Carbon capture and storage and hydrogen were two of these areas looked at, with the Aldersgate Group recommending that the government accelerates innovation and emission cuts by supporting at-scale trials for the technologies.
Nick Molho, executive director of the Aldersgate Group, said: “There has rarely been a time when the economic, social and environmental agendas have been so closely aligned.
“It is clear from the case studies in our report that incentivising low carbon and nature restoration projects as part of the UK’s recovery plan could do much to tackle economic and social concerns around jobs, regional inequality, long-term competitiveness and resilience.”
The Aldersgate Group is not the only organisation to be turning up the heat on the government when it comes to a green recovery, however.
Also released this week was a report from the Energy Efficiency Infrastructure Group (EEIG), which is also calling for a green recovery. However, the EEIG focused on the energy efficiency measures that could be taken to support this, describing buildings as the “litmus test for a net zero recovery”.

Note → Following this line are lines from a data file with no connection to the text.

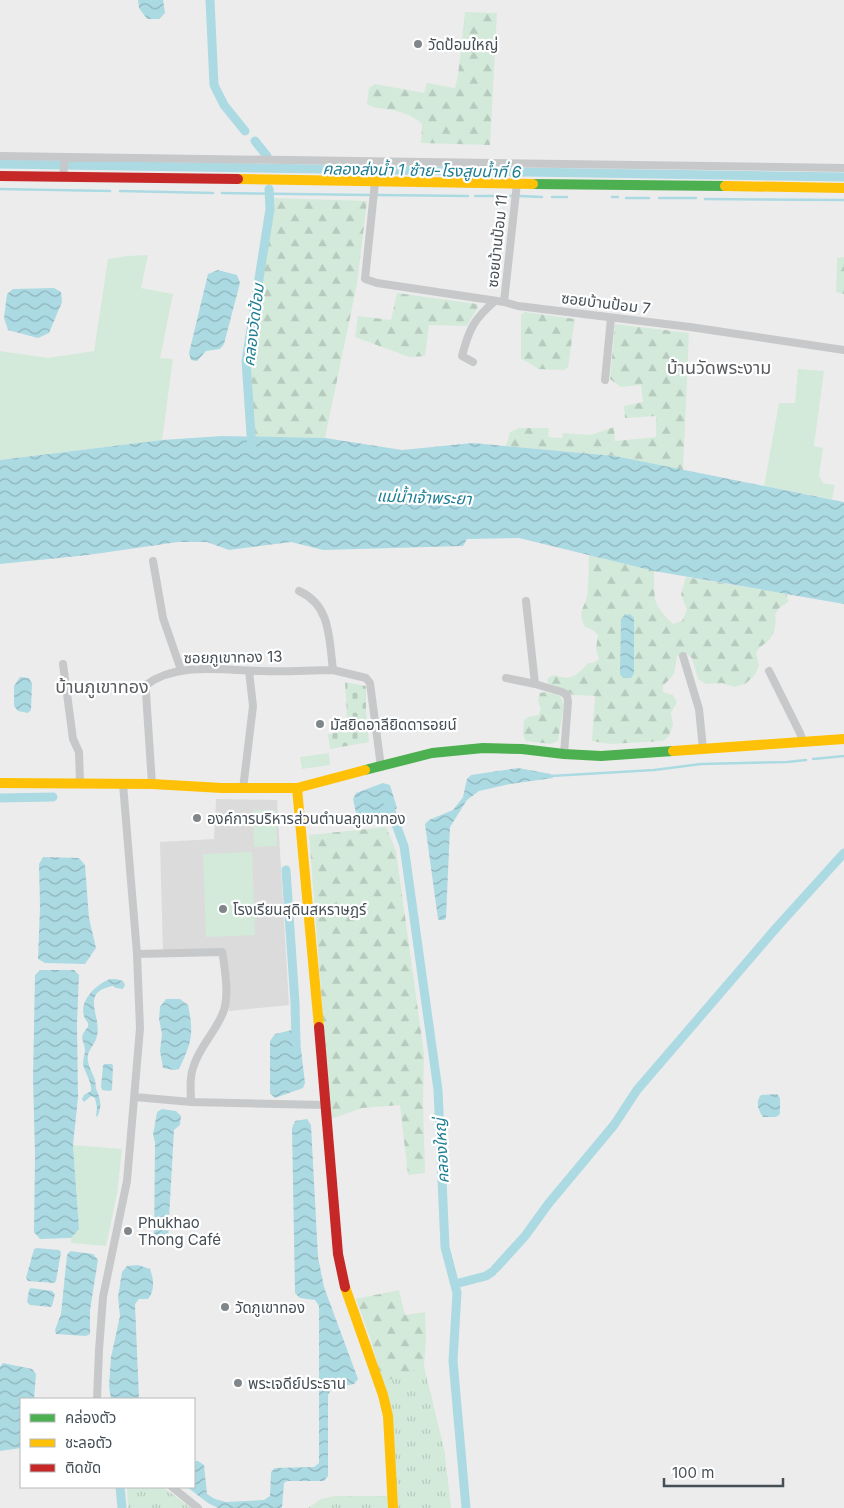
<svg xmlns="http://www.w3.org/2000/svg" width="844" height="1508" font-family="Inter,'Noto Sans Thai',sans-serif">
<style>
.education{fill:#dbdbdb}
.grass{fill:#d3eada}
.forest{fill:url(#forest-firs)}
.cemetery{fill:url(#cemetery-stones)}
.park{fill:url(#park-tufts)}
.water{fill:url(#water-waves)}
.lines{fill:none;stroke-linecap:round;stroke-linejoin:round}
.stream{stroke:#acdae3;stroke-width:2.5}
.canal{stroke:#acdae3;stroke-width:9}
.street{stroke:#c7c8ca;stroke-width:8}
.fast{stroke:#4caf50;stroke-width:10}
.slow{stroke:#ffc107;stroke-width:10}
.jam{stroke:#c62828;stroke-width:10}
.poi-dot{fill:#80868a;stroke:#fff;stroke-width:2}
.labels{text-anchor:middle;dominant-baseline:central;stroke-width:4.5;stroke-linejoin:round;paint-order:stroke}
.poi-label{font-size:15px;fill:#464f56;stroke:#fff;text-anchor:start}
.street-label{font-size:15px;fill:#464f56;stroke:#fff}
.water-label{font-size:16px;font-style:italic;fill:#1d7e92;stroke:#fff}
.quarter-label{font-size:18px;fill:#595c5f;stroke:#fff}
</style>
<defs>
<pattern id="forest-firs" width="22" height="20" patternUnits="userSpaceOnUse" patternTransform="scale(1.25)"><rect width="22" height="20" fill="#d3eada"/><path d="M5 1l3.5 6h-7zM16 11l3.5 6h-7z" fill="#b6cabd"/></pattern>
<pattern id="cemetery-stones" width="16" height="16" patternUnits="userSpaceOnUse" patternTransform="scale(1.25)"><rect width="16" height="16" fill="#d3eada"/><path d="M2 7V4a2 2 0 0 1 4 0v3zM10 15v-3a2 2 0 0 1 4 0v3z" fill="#b6cabd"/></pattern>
<pattern id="park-tufts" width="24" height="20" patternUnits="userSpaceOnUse" patternTransform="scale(1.25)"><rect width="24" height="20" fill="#d3eada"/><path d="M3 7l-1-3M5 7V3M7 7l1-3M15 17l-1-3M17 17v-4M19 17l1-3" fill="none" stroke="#b6cabd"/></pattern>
<pattern id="water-waves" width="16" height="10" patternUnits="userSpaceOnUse" patternTransform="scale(1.25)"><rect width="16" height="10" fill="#acdae3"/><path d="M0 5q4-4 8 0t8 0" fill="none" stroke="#8eb3bb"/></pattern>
</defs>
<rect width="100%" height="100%" fill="#edecec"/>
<path class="education" d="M216,799l61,1 12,205 -60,6 -5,-61 -61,2 -3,-110 54,-3z"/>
<path class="grass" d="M148,255l-7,33 32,6 -13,64 13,1 -11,81 -162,20v-109l48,7 46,-7 14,-92 19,-3z
M798,369l26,2 -10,75 9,2 -4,28 4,7 12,2 -3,14 -68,-13 15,-83h16z
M329,753l1,12 -28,4 -2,-12z
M253,810h23l1,36 -23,1z
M252,852l3,83 -49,2 -3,-83z
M73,1145l49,4 -5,45 -11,52 -35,-3v-5l8,-9z"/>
<path class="forest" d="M465,12l32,1 -7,132 -69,-2 1,-19c-9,-9 -23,-13 -36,-15 -7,-1 -14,-1 -19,-5l2,-16 6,-4 49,9 3,-10 28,5 3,-13z
M274,198l93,3 -10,83 -32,154 -70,-1 -5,-76z
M844,257v37l-8,-2 1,-34z
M397,293l80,11 1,3 -11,19 -38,-1 -4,31 -16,1 -54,-20 3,-21 33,4z
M525,312l50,7 -7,48 -4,3 -26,-1 -7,-5 -10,-5v-44z
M615,324l74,9 -6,138 -68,-15 -109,-10 4,-14 9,-4h30l-1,9 14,1 1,-5 28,2 23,-8 1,14 41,-4v-21l-31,2 -1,-12 19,-4 -2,-17 -20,2 -11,-8z
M589,555l65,16c1,30 -3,31 19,53l9,-3 5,-11 -6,-16 5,-17 101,17 1,8 -9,6 -4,7c2,7 -1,18 -5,24 -6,7 -8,4 -14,14l3,12 -4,10 -10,9 -11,3 -12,-4 -16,1 -8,-5 -6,-21 -5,-4 -10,2 -3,18 -11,12v6l10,3 4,7 -6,11 2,12 -4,11 -6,5 -52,3 -19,-3 3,-45 -22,-1 -7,-5 -16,-6 -3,-3 2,-4 6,-2c15,7 22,0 33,-12h5l6,-4 -3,-10 2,-14 -5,-5 -8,-3c-8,-17 -1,-17 2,-31 2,-13 1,-27 2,-41z
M546,692l14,4 4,9 -6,36 -7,3 -25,-3 -3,-6 1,-15 4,-3 10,-2 3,-5 -3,-9 2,-8z
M386,827l10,24 28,203 -1,47 2,72 -17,2 -8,-70 -38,3 -31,11 -22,-284z
M399,1290l6,25 20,-3 1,27 -2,28 20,82 7,59 -68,-126 -13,-44 -14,-39z"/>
<path class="cemetery" d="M345,682l21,4v26l3,30 -39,7 -2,-15 20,-3z"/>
<path class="park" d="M424,1367l20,82 7,59h-143l13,-9 14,-3h61l-13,-114z
M127,1487h36l28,21h-63z"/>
<path class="water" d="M138,0h25l2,13 -6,6h-12l-8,-11z
M218,270l19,5 3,8 -16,61 -4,5 -14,2 -9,10 -6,-1 -2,-7 19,-79z
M54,288l7,4 1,10 -13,31 -11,5 -30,-8 -4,-12 3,-24 6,-5z
M222,436l103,2 77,12 71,-7 142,13 229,46v102l-190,-33 -135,-33 -52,1 -4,7 -140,4 -32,-8 -62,8 -22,-8h-29l-90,13 -88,9v-104l162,-20z
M630,614l4,4v55l-3,5h-8l-3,-4 1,-55 4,-4z
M20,677l9,1 3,6 -1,26 -3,3 -10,-2 -4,-5v-20z
M518,768l33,6 2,4 -43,6 -31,7 -12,9 -17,27 -4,91 -2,2h-4l-2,-1 -13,-95 4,-4 24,-10 10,-13 4,-18 4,-4z
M383,783l7,2 7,23 -8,7 -25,8 -7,-5 -4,-19 3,-6z
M43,857l36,1 6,7 4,53 7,30 -11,16 -40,-1 -7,-4 2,-52 -1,-43z
M40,970h34l5,5 -2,48 1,75 -5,47 6,84 -8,9 -31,1 -6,-7 1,-76 -2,-78 2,-103z
M110,979h6l7,2 2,4 -2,4 -7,-1 -3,-2c-34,6 -11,30 -16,50 -2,10 -11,14 -9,25 1,7 5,13 7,19 1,4 0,8 2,11 4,10 5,16 0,26l-1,-1 1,-8 -2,-10 -4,-2 -7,6 -2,-3 2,-4 7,-4c1,-10 -6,-17 -8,-27 0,-4 1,-8 2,-12 0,-13 -8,-13 3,-25 1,-6 -3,-6 -4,-11 -5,-16 13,-32 26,-37z
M166,999h14l8,6c6,29 4,37 -9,64l-5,1 -11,-2 -3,-17 2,-17 -3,-15 1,-12z
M292,1030l7,3 6,50 -2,5 -28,10 -5,-5v-52l5,-7z
M104,1064h8l1,2 -1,23 -1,2 -9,-1 -1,-3 2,-21z
M777,1094l3,4v16l-4,3h-13c-5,-7 -8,-15 -2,-22z
M162,1109l14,2 5,5 -1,9 -6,5 -6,107 -4,5 -6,1 -4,-4 1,-97 -2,-7 4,-23z
M307,1119l4,6 7,132 6,30 34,92 -4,5 -22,4 -4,7v81l-4,5h-37l-3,2 -2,25h-64l-10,-5 -21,-16h7v-26h4l6,4 3,29 8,5 11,3 38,-2 6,-4 1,-24 4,-4 39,-1 5,-4v-157l-4,-6 -15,-2 -5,-5 -3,-165 3,-7z
M37,1248l22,2 2,2 -5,29 -2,2 -26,-2 -2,-3 8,-29z
M70,1251l23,3 5,6 -8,50v24l-4,2 -30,-2 -1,-4 6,-16 6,-59z
M138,1265l12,4c4,10 5,22 -2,30h-9l-4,5 4,95h-28l-2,-13 2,-29 9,-41 -2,-19 4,-25 5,-6z
M31,1288l21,3 3,3 -3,12 -2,1 -20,-2 -3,-3 2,-12z
M3,1363l29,6 4,5 -2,25h-13v49l-21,3v-84z"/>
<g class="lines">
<path class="stream" d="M0,189l110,2
M120,191l93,2
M222,193l147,2
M378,195l90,1
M475,196h38
M519,196l23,1
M552,197h15
M612,197h6
M626,198h23
M659,198h37
M705,199l139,1
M813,759l31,-3
M551,776l103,-6 47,-6 86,-2 19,-2"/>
<path class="canal" d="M210,0l4,85 10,20 21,26
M255,141l12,15
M0,164l844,13
M252,449l-6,-88 24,-152 -1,-20
M0,798l53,-1
M388,803l16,43 34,244 7,157 12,46 -4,68 13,147
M286,870l9,133 1,40
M495,1269l30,-33 24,-33 65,-78 23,-35 140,-163 67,-74
M455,1284l31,-8 6,-4
M120,1487l2,21"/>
<path class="street" d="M0,156l844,12
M63,177l2,-20
M346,181l1,-19
M375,182l-10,97 12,4 127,19 14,4 172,21 154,23
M504,302l13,-119
M473,362l-11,-6c7,-27 12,-37 33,-55
M605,380l6,-62
M153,561l10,57 18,52
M299,591c32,14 30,48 34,79l33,8 4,5 11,84
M526,601l9,83 27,8 5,3 1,7 -4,52
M683,656l16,53 4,40
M63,664l10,75 6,13 1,31
M769,671l31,62 3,9
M506,678l29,6
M152,784l-6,-91v-8c32,-24 80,-14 117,-14 24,1 47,-1 70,-1
M243,789l10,-83 -4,-35
M137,954l85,-2 1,4c2,16 6,37 1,54 -7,21 -25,36 -31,58 -4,11 -2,23 -2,34
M135,1097l56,5 134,3
M97,1399l2,-49 4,-53 24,-116 13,-153 -3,-74 -14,-170
M172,1487l26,21"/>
<path class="fast" d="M533,184l192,2
M365,770l67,-17 51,-5 39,1 42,5 37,2 72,-5"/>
<path class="slow" d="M238,179l295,5
M725,186l119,2
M673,751l171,-12
M0,783l152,1 70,4h75l68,-18
M297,788l22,239
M345,1287l38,108 5,21 5,92"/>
<path class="jam" d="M0,176l238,3
M319,1027l19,227 7,33"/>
</g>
<g class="poi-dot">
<circle cx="418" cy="44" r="5"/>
<circle cx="320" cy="724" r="5"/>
<circle cx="197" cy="818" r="5"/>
<circle cx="223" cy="909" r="5"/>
<circle cx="128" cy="1231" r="5"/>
<circle cx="225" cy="1307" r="5"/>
<circle cx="238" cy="1383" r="5"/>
</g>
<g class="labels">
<g class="poi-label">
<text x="428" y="44">วัดป้อมใหญ่</text>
<text x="330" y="724">มัสยิดอาลียิดดารอยน์</text>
<text x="207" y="818">องค์การบริหารส่วนตำบลภูเขาทอง</text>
<text x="233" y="909">โรงเรียนสุดินสหราษฎร์</text>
<text x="138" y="1222">Phukhao<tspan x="138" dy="17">Thong Café</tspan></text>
<text x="235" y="1307">วัดภูเขาทอง</text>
<text x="248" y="1383">พระเจดีย์ประธาน</text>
</g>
<g class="street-label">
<text transform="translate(497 241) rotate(-84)">ซอยบ้านป้อม 11</text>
<text transform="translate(606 303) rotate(7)">ซอยบ้านป้อม 7</text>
<text transform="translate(233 657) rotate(-1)">ซอยภูเขาทอง 13</text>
</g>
<g class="water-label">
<text transform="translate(422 170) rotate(1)">คลองส่งน้ำ 1 ซ้าย-โรงสูบน้ำที่ 6</text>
<text transform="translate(253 325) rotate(-83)">คลองวัดป้อม</text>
<text transform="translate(424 497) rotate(2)">แม่น้ำเจ้าพระยา</text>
<text transform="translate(441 1151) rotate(-93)">คลองใหญ่</text>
</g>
<g class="quarter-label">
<text x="719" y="367">บ้านวัดพระงาม</text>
<text x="102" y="686">บ้านภูเขาทอง</text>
</g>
</g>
<rect x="20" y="1398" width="175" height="90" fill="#ffffff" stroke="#b5b9bb"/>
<rect x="30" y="1414" width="25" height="8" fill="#4caf50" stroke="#b5b9bb"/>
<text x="65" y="1423" font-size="15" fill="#464f56">คล่องตัว</text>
<rect x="30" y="1439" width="25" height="8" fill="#ffc107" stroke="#b5b9bb"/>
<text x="65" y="1448" font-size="15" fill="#464f56">ชะลอตัว</text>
<rect x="30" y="1464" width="25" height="8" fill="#c62828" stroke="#b5b9bb"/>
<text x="65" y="1473" font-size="15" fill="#464f56">ติดขัด</text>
<path d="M664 1478v8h119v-8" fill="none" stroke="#464f56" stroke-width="2.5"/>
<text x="672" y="1478" font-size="15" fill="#464f56" stroke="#ffffff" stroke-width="4" paint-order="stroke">100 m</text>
</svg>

It outlines a proposed two-year stimulus package, including measures such as bringing forward to now the £0.1 billion ear-marked for Clean Heat Grants from 2022 and fully committing to the £9.2 billion worth of commitments to energy efficiency investment made in the government’s 2019 manifesto. These include the Social Housing Decarbonisation Fund, Home Upgrade Grants and Public Sector Decarbonisation Scheme.
Direct investment in homes from public and private sources in the proposed stimulus package comes in at £4 billion over two years and would support 500,000 renovations and 34,000 full-time equivalent jobs across the supply chain.
Energy UK’s interim chief executive, Audrey Gallacher, said the recommendations are “exactly the sort of ambitious infrastructure plan that could help kickstart our economic recovery by creating thousands of skilled jobs and new opportunities for businesses”.
Elsewhere, a number of organisations have recommended a green recovery, including the Committee on Climate Change, the Confederation of British Industry, the International Renewable Energy Agency and a letter signed by a group of 200 business leaders, with the Aldersgate Group having themselves signed.
The government has made a step towards a green recovery, announcing energy secretary Alok Sharma is to chair a roundtable on the subject.